### Aim of the task
Among the records that follow, how many lines include the string "knee"? Only the number is wanted.

### Data shown
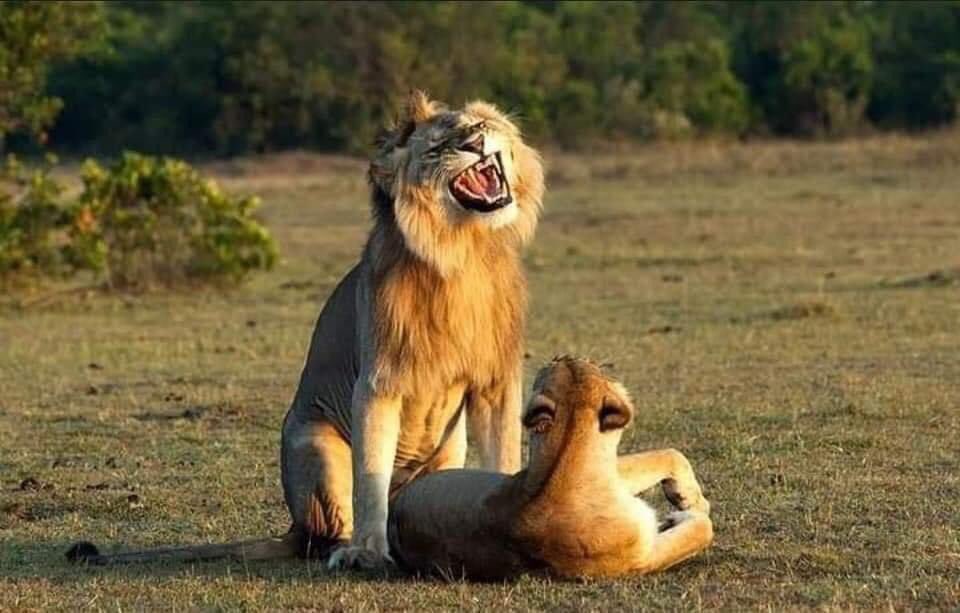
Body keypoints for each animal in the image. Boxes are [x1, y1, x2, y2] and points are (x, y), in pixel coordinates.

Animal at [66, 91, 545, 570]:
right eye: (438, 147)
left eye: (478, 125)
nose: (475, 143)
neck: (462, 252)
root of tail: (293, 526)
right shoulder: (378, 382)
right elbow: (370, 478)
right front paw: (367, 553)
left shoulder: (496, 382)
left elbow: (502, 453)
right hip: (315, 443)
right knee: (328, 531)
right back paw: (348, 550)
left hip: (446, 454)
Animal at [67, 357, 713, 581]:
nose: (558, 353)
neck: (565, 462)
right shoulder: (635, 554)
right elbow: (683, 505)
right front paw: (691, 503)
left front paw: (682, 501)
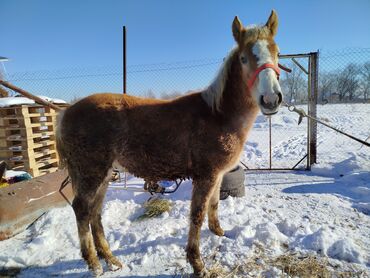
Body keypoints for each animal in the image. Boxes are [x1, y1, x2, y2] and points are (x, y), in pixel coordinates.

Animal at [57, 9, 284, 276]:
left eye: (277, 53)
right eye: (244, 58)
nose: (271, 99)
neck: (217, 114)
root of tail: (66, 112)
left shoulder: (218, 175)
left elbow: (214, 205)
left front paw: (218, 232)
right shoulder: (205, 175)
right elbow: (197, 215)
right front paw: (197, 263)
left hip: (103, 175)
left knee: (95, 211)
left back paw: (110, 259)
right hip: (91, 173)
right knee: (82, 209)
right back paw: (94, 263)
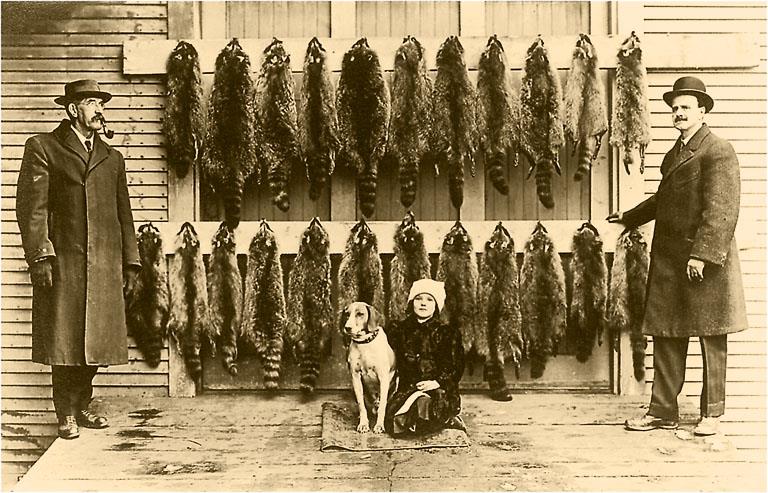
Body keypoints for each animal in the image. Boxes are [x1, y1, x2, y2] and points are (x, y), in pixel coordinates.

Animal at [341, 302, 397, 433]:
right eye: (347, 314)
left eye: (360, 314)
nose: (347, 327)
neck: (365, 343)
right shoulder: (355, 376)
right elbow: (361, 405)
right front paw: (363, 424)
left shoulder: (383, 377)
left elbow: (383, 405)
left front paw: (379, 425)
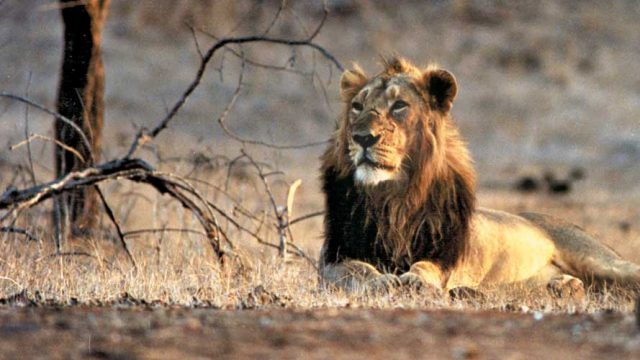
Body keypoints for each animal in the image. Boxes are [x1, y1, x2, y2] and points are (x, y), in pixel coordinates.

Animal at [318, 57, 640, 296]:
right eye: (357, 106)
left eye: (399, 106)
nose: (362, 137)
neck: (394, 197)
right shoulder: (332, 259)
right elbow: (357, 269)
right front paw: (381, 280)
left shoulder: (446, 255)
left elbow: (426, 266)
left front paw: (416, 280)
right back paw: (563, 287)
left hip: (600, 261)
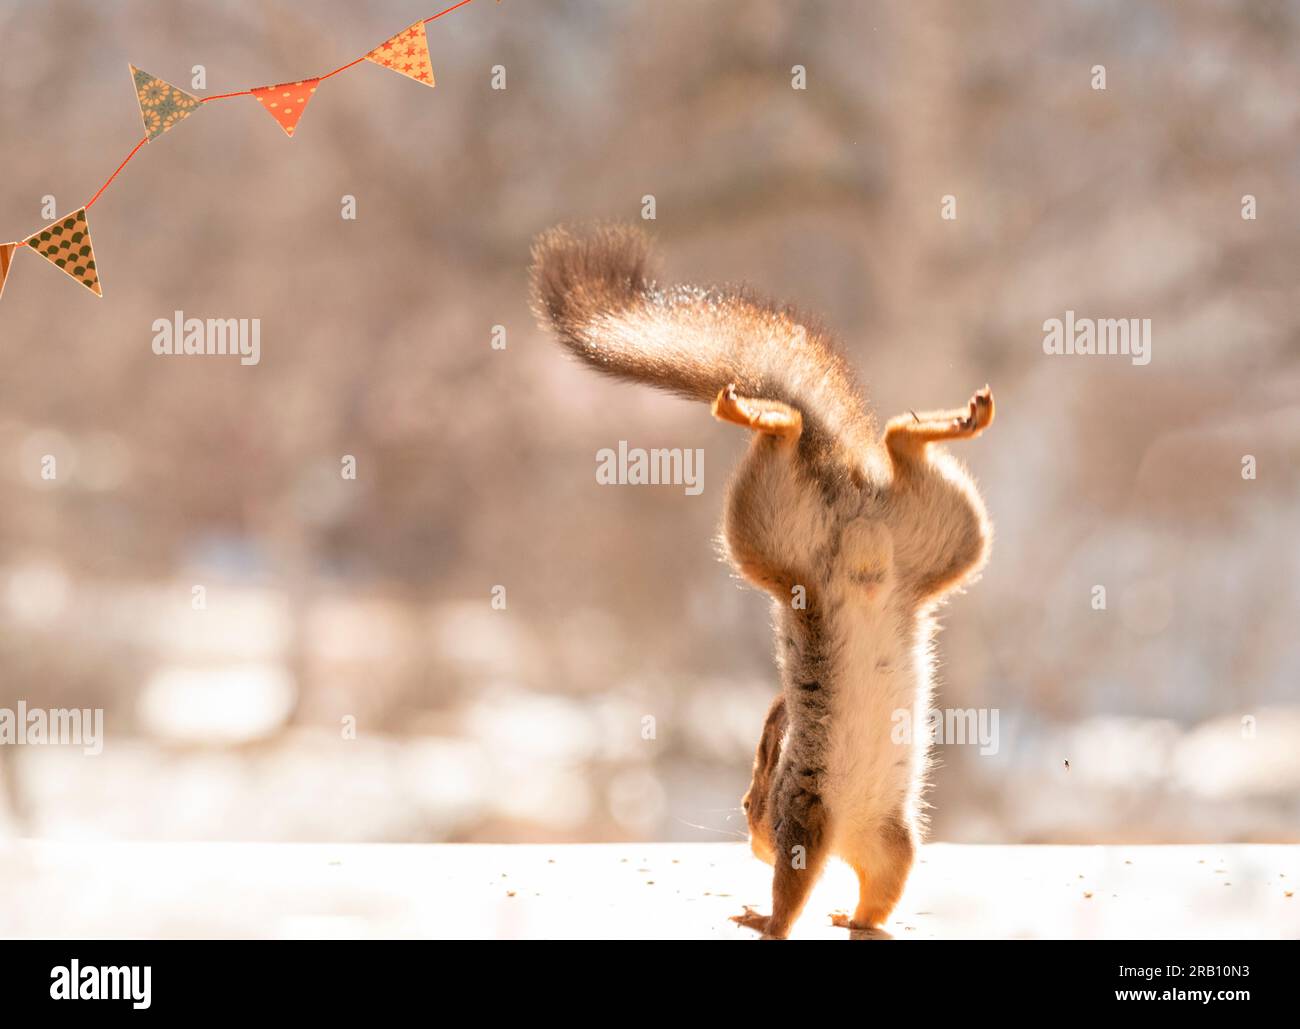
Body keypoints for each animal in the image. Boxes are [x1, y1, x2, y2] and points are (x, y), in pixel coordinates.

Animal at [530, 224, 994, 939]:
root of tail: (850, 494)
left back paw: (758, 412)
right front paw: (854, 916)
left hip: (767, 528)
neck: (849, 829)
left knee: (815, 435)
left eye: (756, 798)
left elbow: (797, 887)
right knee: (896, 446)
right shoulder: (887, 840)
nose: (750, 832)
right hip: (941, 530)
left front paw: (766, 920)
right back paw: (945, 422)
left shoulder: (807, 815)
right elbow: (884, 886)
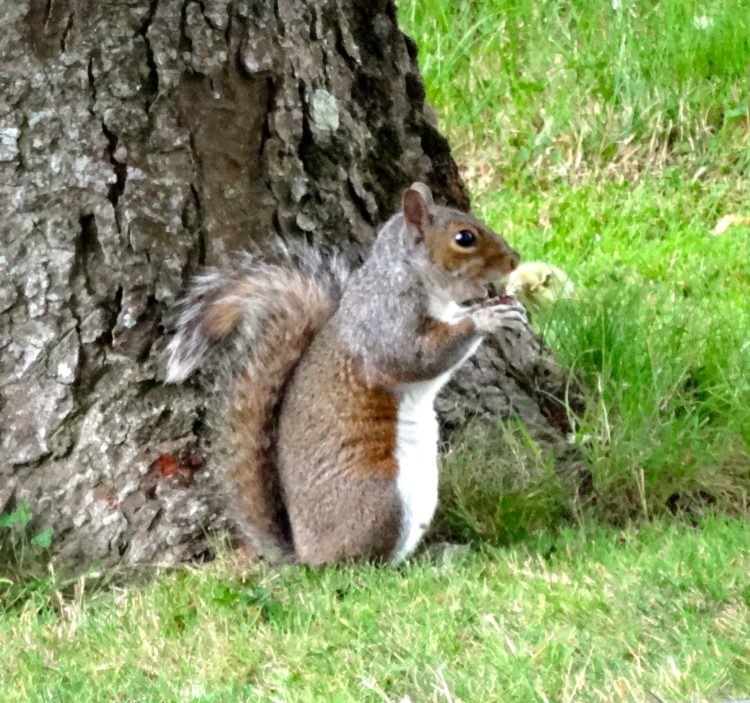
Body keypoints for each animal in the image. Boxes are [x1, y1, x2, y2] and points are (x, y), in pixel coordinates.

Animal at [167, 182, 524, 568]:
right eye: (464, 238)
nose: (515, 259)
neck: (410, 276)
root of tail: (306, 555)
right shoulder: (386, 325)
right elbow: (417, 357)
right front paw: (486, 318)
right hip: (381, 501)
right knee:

### Output for this exercise
6